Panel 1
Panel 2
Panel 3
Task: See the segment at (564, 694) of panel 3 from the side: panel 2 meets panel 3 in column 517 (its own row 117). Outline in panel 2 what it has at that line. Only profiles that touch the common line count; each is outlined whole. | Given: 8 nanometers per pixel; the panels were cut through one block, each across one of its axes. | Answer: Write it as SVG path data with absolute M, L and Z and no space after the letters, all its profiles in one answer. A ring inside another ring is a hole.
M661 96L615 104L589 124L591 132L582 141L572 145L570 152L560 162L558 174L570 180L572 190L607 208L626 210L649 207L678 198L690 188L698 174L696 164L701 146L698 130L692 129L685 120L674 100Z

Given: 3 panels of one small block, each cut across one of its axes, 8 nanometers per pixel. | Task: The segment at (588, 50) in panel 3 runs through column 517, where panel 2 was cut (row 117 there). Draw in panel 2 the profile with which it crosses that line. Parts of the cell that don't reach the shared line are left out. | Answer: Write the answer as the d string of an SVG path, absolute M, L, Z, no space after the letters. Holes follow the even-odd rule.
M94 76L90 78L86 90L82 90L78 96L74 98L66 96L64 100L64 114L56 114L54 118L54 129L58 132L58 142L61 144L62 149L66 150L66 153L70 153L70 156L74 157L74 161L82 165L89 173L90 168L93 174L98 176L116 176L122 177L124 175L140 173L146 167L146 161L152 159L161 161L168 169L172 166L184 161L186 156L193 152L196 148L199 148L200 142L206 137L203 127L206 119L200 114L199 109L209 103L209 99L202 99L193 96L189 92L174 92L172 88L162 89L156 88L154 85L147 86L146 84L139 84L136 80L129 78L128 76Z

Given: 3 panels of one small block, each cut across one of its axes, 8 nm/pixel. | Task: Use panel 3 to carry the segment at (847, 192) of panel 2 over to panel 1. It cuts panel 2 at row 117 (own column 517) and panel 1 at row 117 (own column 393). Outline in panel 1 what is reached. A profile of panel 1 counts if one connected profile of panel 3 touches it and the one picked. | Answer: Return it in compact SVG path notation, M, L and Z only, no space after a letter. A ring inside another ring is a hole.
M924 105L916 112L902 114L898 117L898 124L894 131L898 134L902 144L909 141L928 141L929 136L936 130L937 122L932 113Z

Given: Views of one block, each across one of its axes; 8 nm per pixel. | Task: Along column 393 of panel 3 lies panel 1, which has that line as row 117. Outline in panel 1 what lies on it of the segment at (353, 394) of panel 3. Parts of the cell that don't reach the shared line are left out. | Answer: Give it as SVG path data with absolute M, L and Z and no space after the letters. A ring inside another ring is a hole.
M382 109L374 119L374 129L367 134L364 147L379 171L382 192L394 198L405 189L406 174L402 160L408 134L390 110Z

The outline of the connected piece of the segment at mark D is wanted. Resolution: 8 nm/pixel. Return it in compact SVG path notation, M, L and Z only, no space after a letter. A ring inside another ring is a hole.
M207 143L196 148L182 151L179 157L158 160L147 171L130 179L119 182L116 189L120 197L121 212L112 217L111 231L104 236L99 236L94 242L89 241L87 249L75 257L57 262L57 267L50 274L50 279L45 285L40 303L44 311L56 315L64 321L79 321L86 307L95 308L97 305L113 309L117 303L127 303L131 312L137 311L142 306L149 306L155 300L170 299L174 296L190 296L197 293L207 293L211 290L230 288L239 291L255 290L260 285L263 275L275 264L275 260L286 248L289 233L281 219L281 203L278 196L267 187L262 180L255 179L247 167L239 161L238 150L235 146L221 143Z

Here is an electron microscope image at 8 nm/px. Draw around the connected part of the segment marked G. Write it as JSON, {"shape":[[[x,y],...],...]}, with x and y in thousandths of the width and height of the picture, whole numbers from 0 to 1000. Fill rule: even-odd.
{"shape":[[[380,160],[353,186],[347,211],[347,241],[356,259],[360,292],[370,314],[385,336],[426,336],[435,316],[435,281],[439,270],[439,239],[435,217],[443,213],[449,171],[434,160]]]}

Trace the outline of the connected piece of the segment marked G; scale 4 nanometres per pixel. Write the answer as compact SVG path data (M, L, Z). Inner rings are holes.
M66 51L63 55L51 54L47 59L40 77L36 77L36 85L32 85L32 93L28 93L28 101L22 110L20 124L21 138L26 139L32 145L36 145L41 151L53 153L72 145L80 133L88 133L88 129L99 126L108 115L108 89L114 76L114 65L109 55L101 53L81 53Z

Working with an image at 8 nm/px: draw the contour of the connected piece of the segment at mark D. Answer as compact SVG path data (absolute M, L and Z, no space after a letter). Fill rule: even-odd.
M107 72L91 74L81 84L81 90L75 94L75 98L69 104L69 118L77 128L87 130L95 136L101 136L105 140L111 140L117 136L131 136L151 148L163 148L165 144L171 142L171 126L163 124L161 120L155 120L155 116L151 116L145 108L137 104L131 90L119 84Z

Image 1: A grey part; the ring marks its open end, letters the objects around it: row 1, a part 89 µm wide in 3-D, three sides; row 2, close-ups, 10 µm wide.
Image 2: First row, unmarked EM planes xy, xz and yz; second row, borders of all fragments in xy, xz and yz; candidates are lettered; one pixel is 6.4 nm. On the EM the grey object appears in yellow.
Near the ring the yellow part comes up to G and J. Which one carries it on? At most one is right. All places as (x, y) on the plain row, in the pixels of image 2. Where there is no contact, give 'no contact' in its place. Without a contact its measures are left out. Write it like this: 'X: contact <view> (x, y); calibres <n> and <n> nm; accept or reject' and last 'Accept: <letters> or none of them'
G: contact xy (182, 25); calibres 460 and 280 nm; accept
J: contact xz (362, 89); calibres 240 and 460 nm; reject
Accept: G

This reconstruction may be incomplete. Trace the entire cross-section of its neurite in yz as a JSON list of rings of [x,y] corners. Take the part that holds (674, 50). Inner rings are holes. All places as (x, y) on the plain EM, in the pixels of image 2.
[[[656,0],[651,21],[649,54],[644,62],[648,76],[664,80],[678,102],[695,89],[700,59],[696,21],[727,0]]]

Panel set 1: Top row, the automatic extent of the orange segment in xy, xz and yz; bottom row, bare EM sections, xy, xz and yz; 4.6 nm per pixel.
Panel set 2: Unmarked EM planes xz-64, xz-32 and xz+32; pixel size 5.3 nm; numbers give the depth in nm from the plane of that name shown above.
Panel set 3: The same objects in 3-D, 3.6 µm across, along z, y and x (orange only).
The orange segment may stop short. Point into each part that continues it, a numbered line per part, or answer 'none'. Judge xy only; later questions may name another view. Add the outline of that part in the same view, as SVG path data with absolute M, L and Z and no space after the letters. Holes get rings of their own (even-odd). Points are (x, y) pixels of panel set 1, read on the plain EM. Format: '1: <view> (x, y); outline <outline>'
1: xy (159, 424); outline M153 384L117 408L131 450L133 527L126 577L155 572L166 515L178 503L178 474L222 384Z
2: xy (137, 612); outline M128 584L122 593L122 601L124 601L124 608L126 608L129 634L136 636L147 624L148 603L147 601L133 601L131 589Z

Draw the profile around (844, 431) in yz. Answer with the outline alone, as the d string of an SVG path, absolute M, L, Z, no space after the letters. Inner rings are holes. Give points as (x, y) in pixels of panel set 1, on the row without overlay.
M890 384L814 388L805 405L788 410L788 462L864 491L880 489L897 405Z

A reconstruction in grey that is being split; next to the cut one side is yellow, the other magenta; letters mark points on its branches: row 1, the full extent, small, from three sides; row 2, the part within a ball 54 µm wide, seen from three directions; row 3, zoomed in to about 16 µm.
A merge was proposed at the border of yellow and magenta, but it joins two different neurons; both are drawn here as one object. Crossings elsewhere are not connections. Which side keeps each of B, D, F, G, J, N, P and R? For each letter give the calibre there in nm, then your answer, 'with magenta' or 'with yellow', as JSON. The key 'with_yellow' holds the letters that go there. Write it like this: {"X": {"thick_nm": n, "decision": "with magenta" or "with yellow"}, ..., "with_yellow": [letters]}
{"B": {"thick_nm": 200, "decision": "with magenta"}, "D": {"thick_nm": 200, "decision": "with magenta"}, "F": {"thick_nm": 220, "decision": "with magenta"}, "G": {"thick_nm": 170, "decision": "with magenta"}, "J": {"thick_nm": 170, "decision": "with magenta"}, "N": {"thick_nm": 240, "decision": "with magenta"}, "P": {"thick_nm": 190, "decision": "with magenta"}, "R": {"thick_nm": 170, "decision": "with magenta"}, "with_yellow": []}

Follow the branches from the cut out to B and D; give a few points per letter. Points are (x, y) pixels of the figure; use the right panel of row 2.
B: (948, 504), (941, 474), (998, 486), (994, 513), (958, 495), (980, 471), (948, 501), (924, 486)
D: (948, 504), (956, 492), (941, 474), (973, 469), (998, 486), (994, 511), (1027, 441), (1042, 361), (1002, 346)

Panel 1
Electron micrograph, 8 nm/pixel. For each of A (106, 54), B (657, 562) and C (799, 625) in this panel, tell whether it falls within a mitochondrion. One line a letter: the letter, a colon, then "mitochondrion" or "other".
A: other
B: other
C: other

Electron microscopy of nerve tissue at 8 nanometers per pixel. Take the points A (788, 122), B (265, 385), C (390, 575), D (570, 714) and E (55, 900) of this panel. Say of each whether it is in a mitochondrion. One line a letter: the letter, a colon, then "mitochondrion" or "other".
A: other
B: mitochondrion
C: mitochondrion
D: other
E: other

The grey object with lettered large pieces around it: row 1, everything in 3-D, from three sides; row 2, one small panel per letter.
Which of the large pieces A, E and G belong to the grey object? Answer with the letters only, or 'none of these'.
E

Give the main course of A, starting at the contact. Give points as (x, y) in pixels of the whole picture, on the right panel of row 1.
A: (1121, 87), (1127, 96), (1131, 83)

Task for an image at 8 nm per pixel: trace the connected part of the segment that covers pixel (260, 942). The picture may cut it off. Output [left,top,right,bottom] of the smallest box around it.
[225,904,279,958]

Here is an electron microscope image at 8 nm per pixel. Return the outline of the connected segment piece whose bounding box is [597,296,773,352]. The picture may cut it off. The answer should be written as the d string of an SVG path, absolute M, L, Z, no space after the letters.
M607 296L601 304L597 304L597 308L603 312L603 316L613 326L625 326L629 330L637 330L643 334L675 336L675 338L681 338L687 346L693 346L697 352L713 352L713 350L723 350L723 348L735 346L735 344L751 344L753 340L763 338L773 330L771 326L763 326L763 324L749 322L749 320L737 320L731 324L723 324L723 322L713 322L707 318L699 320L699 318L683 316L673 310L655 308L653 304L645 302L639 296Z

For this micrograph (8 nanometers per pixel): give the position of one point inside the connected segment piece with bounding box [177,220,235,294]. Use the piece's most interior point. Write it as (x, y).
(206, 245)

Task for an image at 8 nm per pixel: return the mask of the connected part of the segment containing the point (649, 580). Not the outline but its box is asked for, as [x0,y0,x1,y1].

-- -- --

Your answer should be every line from the material above in which the word "lettered" appears.

* _Reply to the task_:
Image 2: First row, unmarked EM planes xy, xz and yz; second row, borders of all fragments in xy, xz and yz; candidates are lettered; one pixel is 6.4 nm. On the EM the grey object appears in yellow.
The grey object with lettered large pieces around it: row 1, everything in 3-D, from three sides; row 2, one small panel per letter.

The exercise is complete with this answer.